José do Carmo Veiga de Oliveira
Promulgada no dia 08 de dezembro de 2004, a Emenda Constitucional n. 45, instituiu o que se convencionou chamar de “Reforma do Poder Judiciário”, mediante a alteração, nova redação e inserção de dispositivos que tiveram por finalidade específica dar uma “nova” roupagem à entrega da prestação jurisdicional no Brasil.
No entanto, é de se estabelecer que essa “Emenda Constitucional” foi concebida sob o manto do Documento 319, do Banco Mundial, consubstanciado em estudos desenvolvidos por Maria Dakolias, que elaborou a proposta de um modelo de Poder Judiciário, trazendo-o para alguns países da América Latina, do Caribe, incluindo-se o Brasil, um modelo pelo qual foi adotada a Política Econômica Neoliberal, de modo a se estabelecer um “Estado Mínimo”. Com isso, gerou-se um Sistema capaz de proporcionar mudanças tais a ponto de se estabelecer uma grande reforma no Poder Judiciário dos chamados “países periféricos”, que não apresentavam um “Judiciário Confiável”, no sentido de que a independência da Magistratura Nacional não permitia aos investidores estrangeiros mecanismos rápidos de prestação jurisdicional, visando o resgate dos investimentos no Brasil, especificamente, portanto, diante do padrão brasileiro de entrega da prestação jurisdicional.
Dentre os muitos pontos que foram instituídos pela referida Emenda Constitucional n. 45, encontra-se, apenas a título de menção, a criação do Conselho Nacional de Justiça (também conhecido como controle externo), frisando-se que essa Emenda tramitou durante mais de dez (10) anos no Congresso Nacional, dada a resistência encontrada e que, afinal, foi vencida, já que o Judiciário Brasileiro não aceitava a proposta de criação de “súmulas vinculantes”, e menos ainda a ideia de que tais súmulas quebrariam a independência da Magistratura Brasileira, pois, o referido mecanismo “engessaria os Magistrados” quanto à sua independência jurídica.

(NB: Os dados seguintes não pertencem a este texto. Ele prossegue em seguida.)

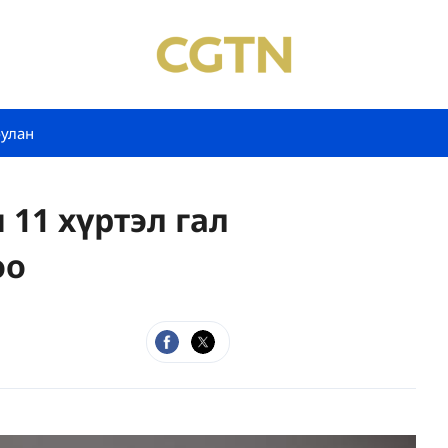
булан
 11 хүртэл гал
оо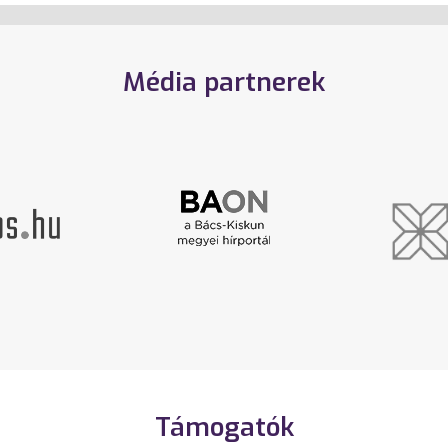
Média partnerek
Támogatók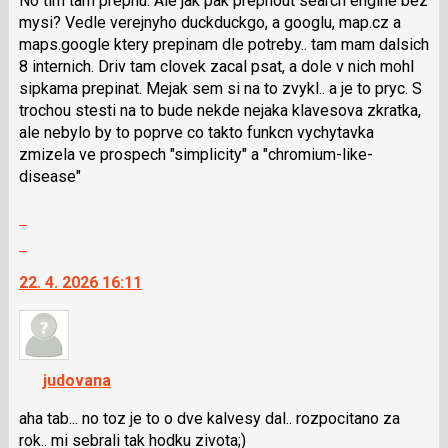
No tim tam prepnu. Ale jak pak prepnout search engine bez
i
mysi? Vedle verejnyho duckduckgo, a googlu, map.cz a
klávesy
maps.google ktery prepinam dle potreby.. tam mam dalsich
N
8 internich. Driv tam clovek zacal psat, a dole v nich mohl
pro
sipkama prepinat. Mejak sem si na to zvykl.. a je to pryc. S
následující
trochou stesti na to bude nekde nejaka klavesova zkratka,
a
ale nebylo by to poprve co takto funkcn vychytavka
P
zmizela ve prospech "simplicity" a "chromium-like-
pro
disease"
předchozí
Zobrazit
nový
celé
názor
Skok
vlákno
na
22. 4. 2026 16:11
další
nový
názor.
K
navigaci
judovana
lze
použít
aha tab... no toz je to o dve kalvesy dal.. rozpocitano za
i
rok.. mi sebrali tak hodku zivota;)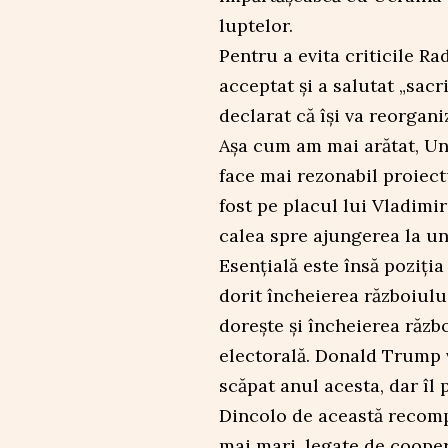
luptelor.
Pentru a evita criticile Ra
acceptat și a salutat „sacri
declarat că își va reorgani
Așa cum am mai arătat, Un
face mai rezonabil proiect
fost pe placul lui Vladimi
calea spre ajungerea la un 
Esențială este însă poziți
dorit încheierea războiulu
dorește și încheierea războ
electorală. Donald Trump 
scăpat anul acesta, dar îl 
Dincolo de această recomp
mai mari, legate de coope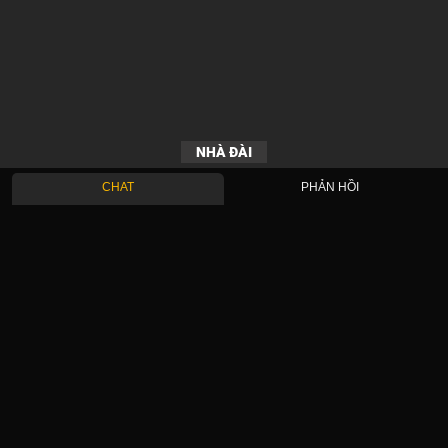
NHÀ ĐÀI
CHAT
PHẢN HỒI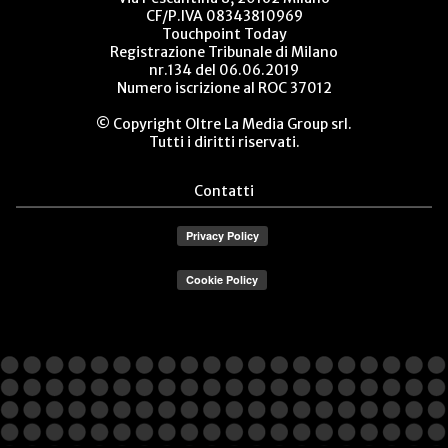
CF/P.IVA 08343810969
Touchpoint Today
Registrazione Tribunale di Milano
nr.134 del 06.06.2019
Numero iscrizione al ROC 37012
© Copyright Oltre La Media Group srl.
Tutti i diritti riservati.
Contatti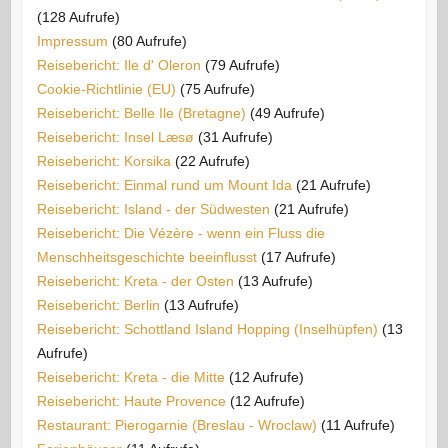
(128 Aufrufe)
Impressum
(80 Aufrufe)
Reisebericht: Ile d' Oleron
(79 Aufrufe)
Cookie-Richtlinie (EU)
(75 Aufrufe)
Reisebericht: Belle Ile (Bretagne)
(49 Aufrufe)
Reisebericht: Insel Læsø
(31 Aufrufe)
Reisebericht: Korsika
(22 Aufrufe)
Reisebericht: Einmal rund um Mount Ida
(21 Aufrufe)
Reisebericht: Island - der Südwesten
(21 Aufrufe)
Reisebericht: Die Vézère - wenn ein Fluss die
Menschheitsgeschichte beeinflusst
(17 Aufrufe)
Reisebericht: Kreta - der Osten
(13 Aufrufe)
Reisebericht: Berlin
(13 Aufrufe)
Reisebericht: Schottland Island Hopping (Inselhüpfen)
(13
Aufrufe)
Reisebericht: Kreta - die Mitte
(12 Aufrufe)
Reisebericht: Haute Provence
(12 Aufrufe)
Restaurant: Pierogarnie (Breslau - Wroclaw)
(11 Aufrufe)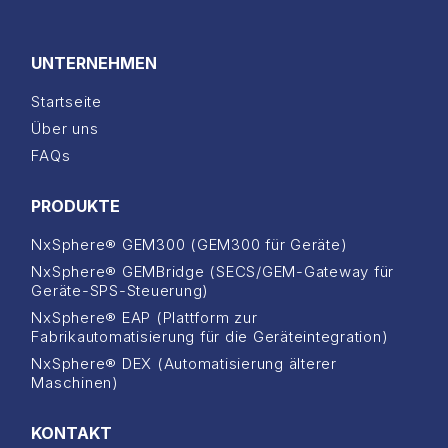
UNTERNEHMEN
Startseite
Über uns
FAQs
PRODUKTE
NxSphere® GEM300 (GEM300 für Geräte)
NxSphere® GEMBridge (SECS/GEM-Gateway für
Geräte-SPS-Steuerung)
NxSphere® EAP (Plattform zur
Fabrikautomatisierung für die Geräteintegration)
NxSphere® DEX (Automatisierung älterer
Maschinen)
KONTAKT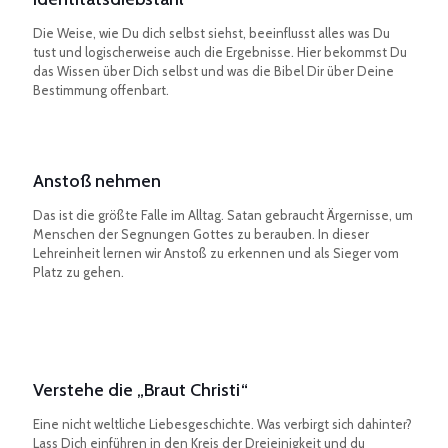
Die Weise, wie Du dich selbst siehst, beeinflusst alles was Du
tust und logischerweise auch die Ergebnisse. Hier bekommst Du
das Wissen über Dich selbst und was die Bibel Dir über Deine
Bestimmung offenbart.
Anstoß nehmen
Das ist die größte Falle im Alltag. Satan gebraucht Ärgernisse, um
Menschen der Segnungen Gottes zu berauben. In dieser
Lehreinheit lernen wir Anstoß zu erkennen und als Sieger vom
Platz zu gehen.
Verstehe die „Braut Christi“
Eine nicht weltliche Liebesgeschichte. Was verbirgt sich dahinter?
Lass Dich einführen in den Kreis der Dreieinigkeit und du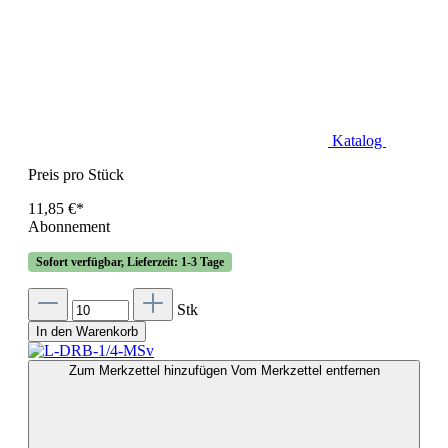
Katalog
Preis pro Stück
11,85 €*
Abonnement
Sofort verfügbar, Lieferzeit: 1-3 Tage
Stk
In den Warenkorb
Zum Merkzettel hinzufügen
Vom Merkzettel entfernen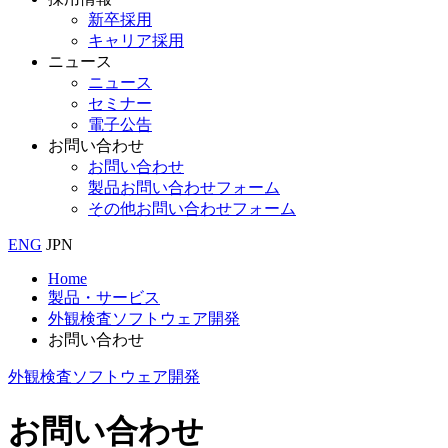
新卒採用
キャリア採用
ニュース
ニュース
セミナー
電子公告
お問い合わせ
お問い合わせ
製品お問い合わせフォーム
その他お問い合わせフォーム
ENG
JPN
Home
製品・サービス
外観検査ソフトウェア開発
お問い合わせ
外観検査ソフトウェア開発
お問い合わせ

Não bastasse esse senão, posteriormente, veio a mudança do conhecido “Novo Código de Processo Civil” – a cereja do bolo cuja receita foi escrita pelo Banco Mundial – porque, inicialmente, o propósito foi quebrar a independência jurídica da Magistratura Nacional, com a criação das referidas súmulas vinculantes. Posteriormente, veio a criação de mecanismos por meio dos quais seria possível estabelecer os chamados “precedentes”, também vinculantes, por meio dos quais seria estabelecido o “efeito vinculante”, de modo que todos os julgados proferidos pelo Judiciário Nacional, a partir do Supremo Tribunal Federal, vinculariam os Juízes de todo o País e assim os Tribunais, alcançando até o menor dos Juizados Especiais Cíveis e Criminais.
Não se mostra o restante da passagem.